综上分析, SiC MOSFET 的${C}_{\text{iss }}$${V}_{\text{gs }}$ 强相关机理可概括为 2 点: ①器件内部半导体 (P 区和 JFET 区)随栅源电压变化在累积、耗尽和反转状态之间切换,使得氧化物电容$\left({C}_{\text{oxs }}\right.$$\left.{C}_{\text{oxd }}\right)$ 的等效面积在$\mathrm{P}$ 区顶部和 JFET 区顶部之间往复扩展;②P 区和 JFET 区的耗尽电容$\left({C}_{\mathrm{c}}\right.$$\left.{C}_{\mathrm{{gdj}}}\right)$ 在本区域处于耗尽状态时出现,处于累积和反转状态时消失。

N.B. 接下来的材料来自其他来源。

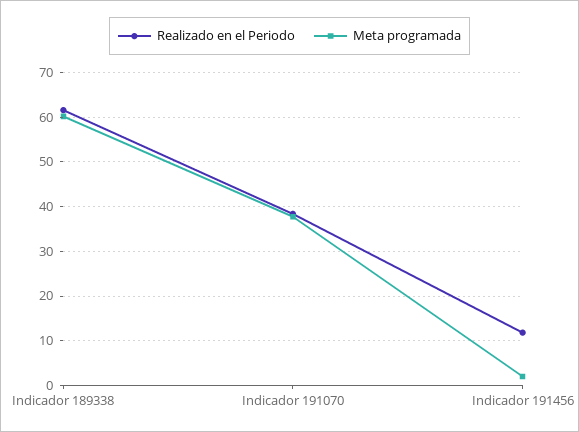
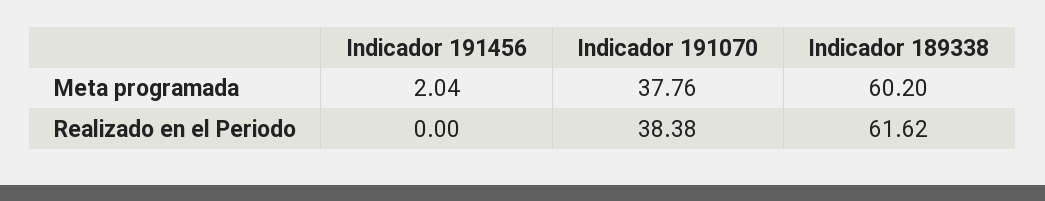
  {
    "Realizado en el Periodo": {
      "Indicador 189338": 61.62,
      "Indicador 191070": 38.38,
-     "Indicador 191456": 12
+     "Indicador 191456": 0
    },
    "Meta programada": {
      "Indicador 189338": 60.2,
      "Indicador 191070": 37.76,
      "Indicador 191456": 2.04
    }
  }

最终${C}_{\text{iss }}$${V}_{\mathrm{{gs}}}$ 的关系为${C}_{\mathrm{{oxs}}}\text{、}{C}_{\mathrm{{oxd}}}\text{、}{C}_{\mathrm{c}}\text{、}{C}_{\mathrm{{gdj}}}$ 这 4 个电容随${V}_{\mathrm{{gs}}}$ 变化的关系与 4 个电容串、并联关系综合影响下的结果。

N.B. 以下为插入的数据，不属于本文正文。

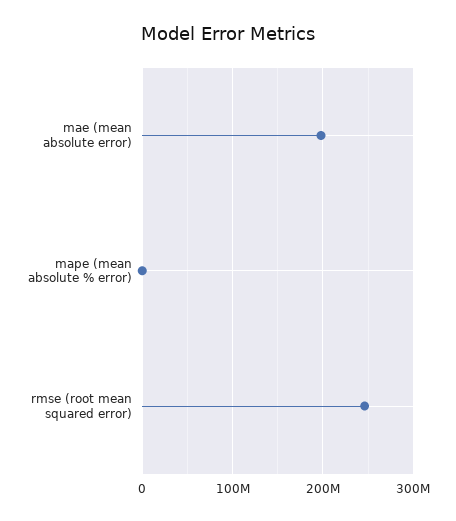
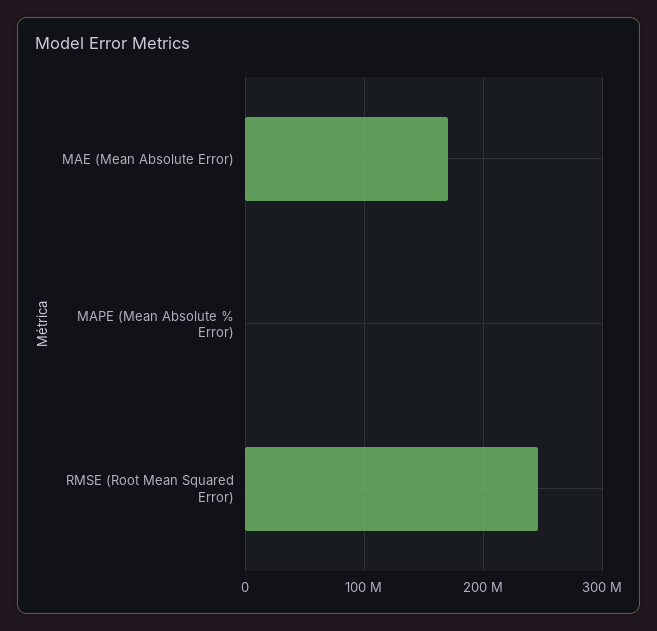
  {
-   "mae (mean absolute error)": 200000000,
+   "mae (mean absolute error)": 170000000,
    "mape (mean absolute % error)": 0,
    "rmse (root mean squared error)": 250000000
  }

SiC MOSFET 在承受高电场和高温应力时,其阈值电压${V}_{\mathrm{{th}}}$ 在生命周期内会逐渐发生漂移[14],影响器件的安全稳定运行, 这种退化类型通常称为栅极氧化物退化,又称偏置温度不稳定性 BTI(bias temperature instability)。

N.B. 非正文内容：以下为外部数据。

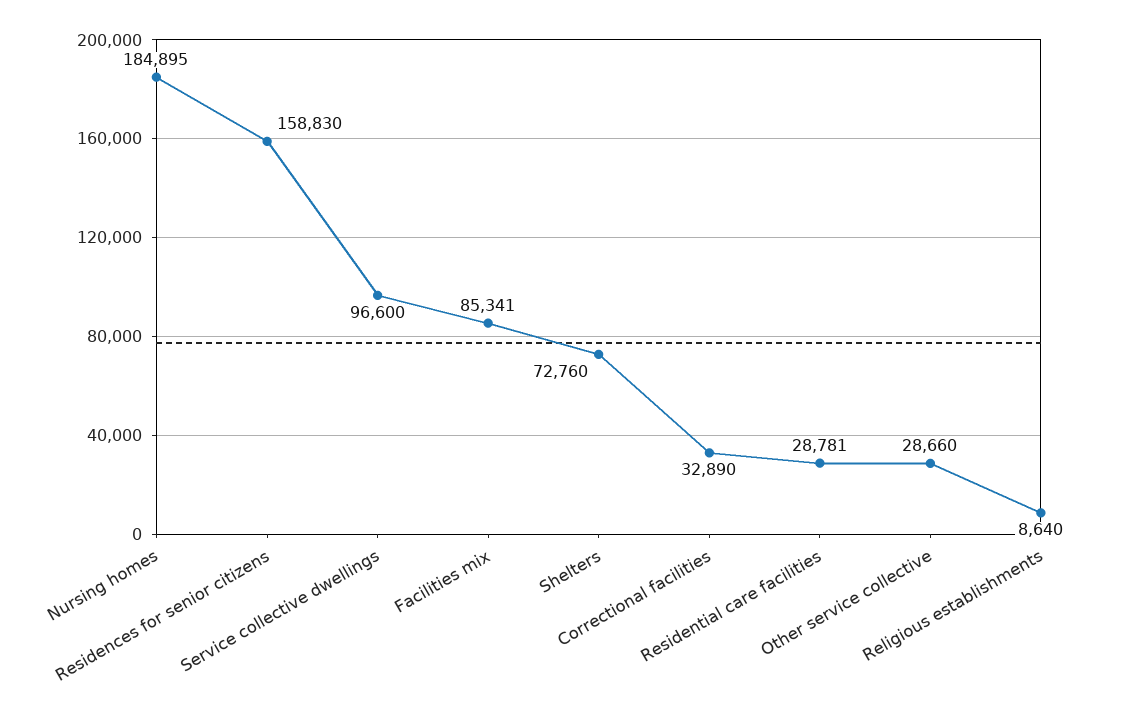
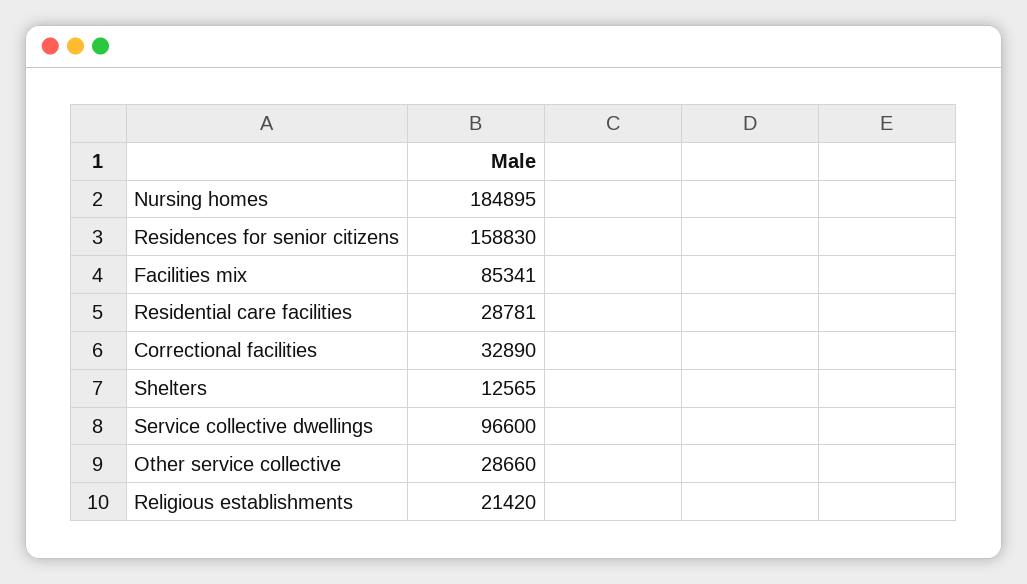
  {
    "Nursing homes": 184895,
    "Residences for senior citizens": 158830,
    "Service collective dwellings": 96600,
    "Facilities mix": 85341,
-   "Shelters": 72760,
+   "Shelters": 12565,
    "Correctional facilities": 32890,
    "Residential care facilities": 28781,
    "Other service collective": 28660,
-   "Religious establishments": 8640
+   "Religious establishments": 21420
  }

栅极氧化物退化的基本机制及其导致器件${V}_{\mathrm{{th}}}$${C}_{\mathrm{{iss}}}- {V}_{\mathrm{{gs}}}$ 曲线漂移的基本原理解释如下: 受制于$\mathrm{{SiC}}$ 独特的材料特性及现阶段器件工艺的不成熟, SiC MOSFET 中的${\mathrm{{SiC}- {SiO}}}_{2}$ 界面存在大量近界面缺陷, 如图1(f)中黑色斑点所示。当栅极施加正向电压应力时, 缺陷在电场的作用下会捕获电子(如图1 $\left(\mathrm{\;g}\right)$ 所示),捕获的电子作为负电荷在器件内部形成额外电场, 且该额外电场与外加正向栅极电压形成的电场方向相反。由于器件的阈值电压是沟道开始形成反型层时的栅源电压, 因此当缺陷捕获电子后需要外加更大的栅源电压才能形成反型层, 本质上需要抵消捕获电子形成的额外电场, 最终导致器件的阈值电压增大。
综上分析可知, 在不同栅源电压时, 器件内部的半导体在累积、耗尽和反转等不同的状态之间切换,这使得内部寄生电容发生变化,随之${C}_{\text{iss }}$ 发生变化。当缺陷捕获电子形成额外反向电场后,需要外加更大的栅源电压才能使器件内部的半导体发生相应的状态变化, 例如由累积状态转为耗尽状态或者由耗尽状态转为反转状态。因此${C}_{\mathrm{{iss}}}- {V}_{\mathrm{{gs}}}$ 曲线整体向右漂移。这种栅极施加正向电压应力后阈值电压与${C}_{\mathrm{{iss}}}- {V}_{\mathrm{{gs}}}$ 曲线正向偏移的现象被称为正向偏置温度不稳定性 PBTI(positive bias temperature instability), PBTI 前、后的${C}_{\mathrm{{iss}}}- {V}_{\mathrm{{gs}}}$ 曲线如图1(e) 所示。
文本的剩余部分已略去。